The copy must match the data below line for line and contain no images.

Source texts of formatted documents
______
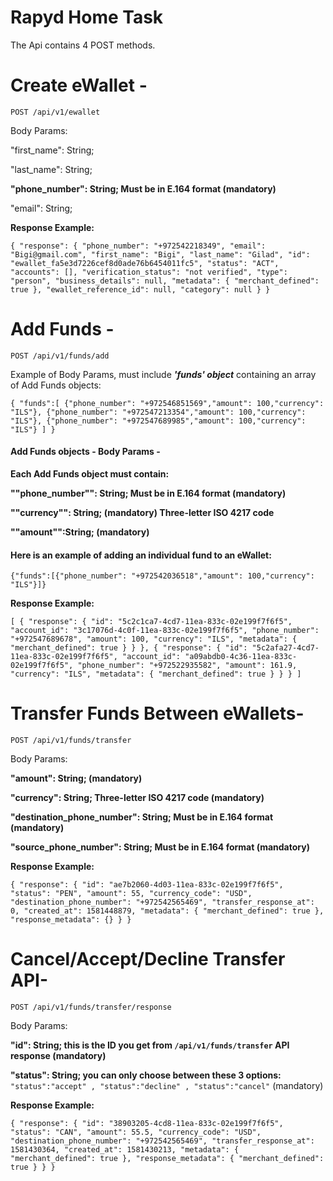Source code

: # Rapyd Home Task

The Api contains 4 POST methods.


# Create eWallet -

`POST /api/v1/ewallet`

Body Params:

"first_name": String;

"last_name": String;

**"phone_number": String; Must be in E.164 format (mandatory)**

"email": String;

**Response Example:** 

`{
    "response": {
        "phone_number": "+972542218349",
        "email": "Bigi@gmail.com",
        "first_name": "Bigi",
        "last_name": "Gilad",
        "id": "ewallet_fa5e3d7226cef8d0ade76b6454011fc5",
        "status": "ACT",
        "accounts": [],
        "verification_status": "not verified",
        "type": "person",
        "business_details": null,
        "metadata": {
            "merchant_defined": true
        },
        "ewallet_reference_id": null,
        "category": null
    }
}`


# Add Funds -

`POST /api/v1/funds/add`

Example of Body Params, must include **_'funds' object_** containing an array of Add Funds objects:

`{
	"funds":[
		{"phone_number": "+972546851569","amount": 100,"currency": "ILS"},
		{"phone_number": "+972547213354","amount": 100,"currency": "ILS"},
		{"phone_number": "+972547689985","amount": 100,"currency": "ILS"}
		]
}`

#### Add Funds objects - Body Params -

**Each Add Funds object must contain:**

**""phone_number"": String; Must be in E.164 format (mandatory)**

**""currency"": String; (mandatory) Three-letter ISO 4217 code**

**""amount"":String; (mandatory)** 

#### Here is an example of adding an individual fund to an eWallet:

`{"funds":[{"phone_number": "+972542036518","amount": 100,"currency": "ILS"}]}`

**Response Example:**

`[
  {
    "response": {
      "id": "5c2c1ca7-4cd7-11ea-833c-02e199f7f6f5",
      "account_id": "3c17076d-4c0f-11ea-833c-02e199f7f6f5",
      "phone_number": "+972547689678",
      "amount": 100,
      "currency": "ILS",
      "metadata": {
        "merchant_defined": true
      }
    }
  },
  {
    "response": {
      "id": "5c2afa27-4cd7-11ea-833c-02e199f7f6f5",
      "account_id": "a09abdb0-4c36-11ea-833c-02e199f7f6f5",
      "phone_number": "+972522935582",
      "amount": 161.9,
      "currency": "ILS",
      "metadata": {
        "merchant_defined": true
      }
    }
  }
]`


# Transfer Funds Between eWallets-

`POST /api/v1/funds/transfer`

Body Params:

**"amount": String; (mandatory)**

**"currency": String; Three-letter ISO 4217 code (mandatory)**

**"destination_phone_number":  String;  Must be in E.164 format (mandatory)**

**"source_phone_number": String;  Must be in E.164 format (mandatory)**

**Response Example:**

`{
    "response": {
        "id": "ae7b2060-4d03-11ea-833c-02e199f7f6f5",
        "status": "PEN",
        "amount": 55,
        "currency_code": "USD",
        "destination_phone_number": "+972542565469",
        "transfer_response_at": 0,
        "created_at": 1581448879,
        "metadata": {
            "merchant_defined": true
        },
        "response_metadata": {}
    }
}`


# Cancel/Accept/Decline Transfer API-

`POST /api/v1/funds/transfer/response
`

Body Params: 

**"id": String; this is the ID you get from `/api/v1/funds/transfer` API response (mandatory)**

**"status": String; you can only choose between these 3 options:**
`"status":"accept" , "status":"decline" , "status":"cancel"` (mandatory) 

**Response Example:** 

`{
    "response": {
        "id": "38903205-4cd8-11ea-833c-02e199f7f6f5",
        "status": "CAN",
        "amount": 55.5,
        "currency_code": "USD",
        "destination_phone_number": "+972542565469",
        "transfer_response_at": 1581430364,
        "created_at": 1581430213,
        "metadata": {
            "merchant_defined": true
        },
        "response_metadata": {
            "merchant_defined": true
        }
    }
}`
______
→ **SOLUTION FOR THIS EXERCISE**:
Source code

: # Rapyd Home Task

The Api contains 4 POST methods.


# Create eWallet -

`POST /api/v1/ewallet`

Body Params:

"first_name": String;

"last_name": String;

**"phone_number": String; Must be in E.164 format (mandatory)**

"email": String;

**Response Example:** 

`{
    "response": {
        "phone_number": "+972542218349",
        "email": "Bigi@gmail.com",
        "first_name": "Bigi",
        "last_name": "Gilad",
        "id": "ewallet_fa5e3d7226cef8d0ade76b6454011fc5",
        "status": "ACT",
        "accounts": [],
        "verification_status": "not verified",
        "type": "person",
        "business_details": null,
        "metadata": {
            "merchant_defined": true
        },
        "ewallet_reference_id": null,
        "category": null
    }
}`


# Add Funds -

`POST /api/v1/funds/add`

Example of Body Params, must include **_'funds' object_** containing an array of Add Funds objects:

`{
	"funds":[
		{"phone_number": "+972546851569","amount": 100,"currency": "ILS"},
		{"phone_number": "+972547213354","amount": 100,"currency": "ILS"},
		{"phone_number": "+972547689985","amount": 100,"currency": "ILS"}
		]
}`

#### Add Funds objects - Body Params -

**Each Add Funds object must contain:**

**""phone_number"": String; Must be in E.164 format (mandatory)**

**""currency"": String; (mandatory) Three-letter ISO 4217 code**

**""amount"":String; (mandatory)** 

#### Here is an example of adding an individual fund to an eWallet:

`{"funds":[{"phone_number": "+972542036518","amount": 100,"currency": "ILS"}]}`

**Response Example:**

`[
  {
    "response": {
      "id": "5c2c1ca7-4cd7-11ea-833c-02e199f7f6f5",
      "account_id": "3c17076d-4c0f-11ea-833c-02e199f7f6f5",
      "phone_number": "+972547689678",
      "amount": 100,
      "currency": "ILS",
      "metadata": {
        "merchant_defined": true
      }
    }
  },
  {
    "response": {
      "id": "5c2afa27-4cd7-11ea-833c-02e199f7f6f5",
      "account_id": "a09abdb0-4c36-11ea-833c-02e199f7f6f5",
      "phone_number": "+972522935582",
      "amount": 161.9,
      "currency": "ILS",
      "metadata": {
        "merchant_defined": true
      }
    }
  }
]`


# Transfer Funds Between eWallets-

`POST /api/v1/funds/transfer`

Body Params:

**"amount": String; (mandatory)**

**"currency": String; Three-letter ISO 4217 code (mandatory)**

**"destination_phone_number":  String;  Must be in E.164 format (mandatory)**

**"source_phone_number": String;  Must be in E.164 format (mandatory)**

**Response Example:**

`{
    "response": {
        "id": "ae7b2060-4d03-11ea-833c-02e199f7f6f5",
        "status": "PEN",
        "amount": 55,
        "currency_code": "USD",
        "destination_phone_number": "+972542565469",
        "transfer_response_at": 0,
        "created_at": 1581448879,
        "metadata": {
            "merchant_defined": true
        },
        "response_metadata": {}
    }
}`


# Cancel/Accept/Decline Transfer API-

`POST /api/v1/funds/transfer/response
`

Body Params: 

**"id": String; this is the ID you get from `/api/v1/funds/transfer` API response (mandatory)**

**"status": String; you can only choose between these 3 options:**
`"status":"accept" , "status":"decline" , "status":"cancel"` (mandatory) 

**Response Example:** 

`{
    "response": {
        "id": "38903205-4cd8-11ea-833c-02e199f7f6f5",
        "status": "CAN",
        "amount": 55.5,
        "currency_code": "USD",
        "destination_phone_number": "+972542565469",
        "transfer_response_at": 1581430364,
        "created_at": 1581430213,
        "metadata": {
            "merchant_defined": true
        },
        "response_metadata": {
            "merchant_defined": true
        }
    }
}`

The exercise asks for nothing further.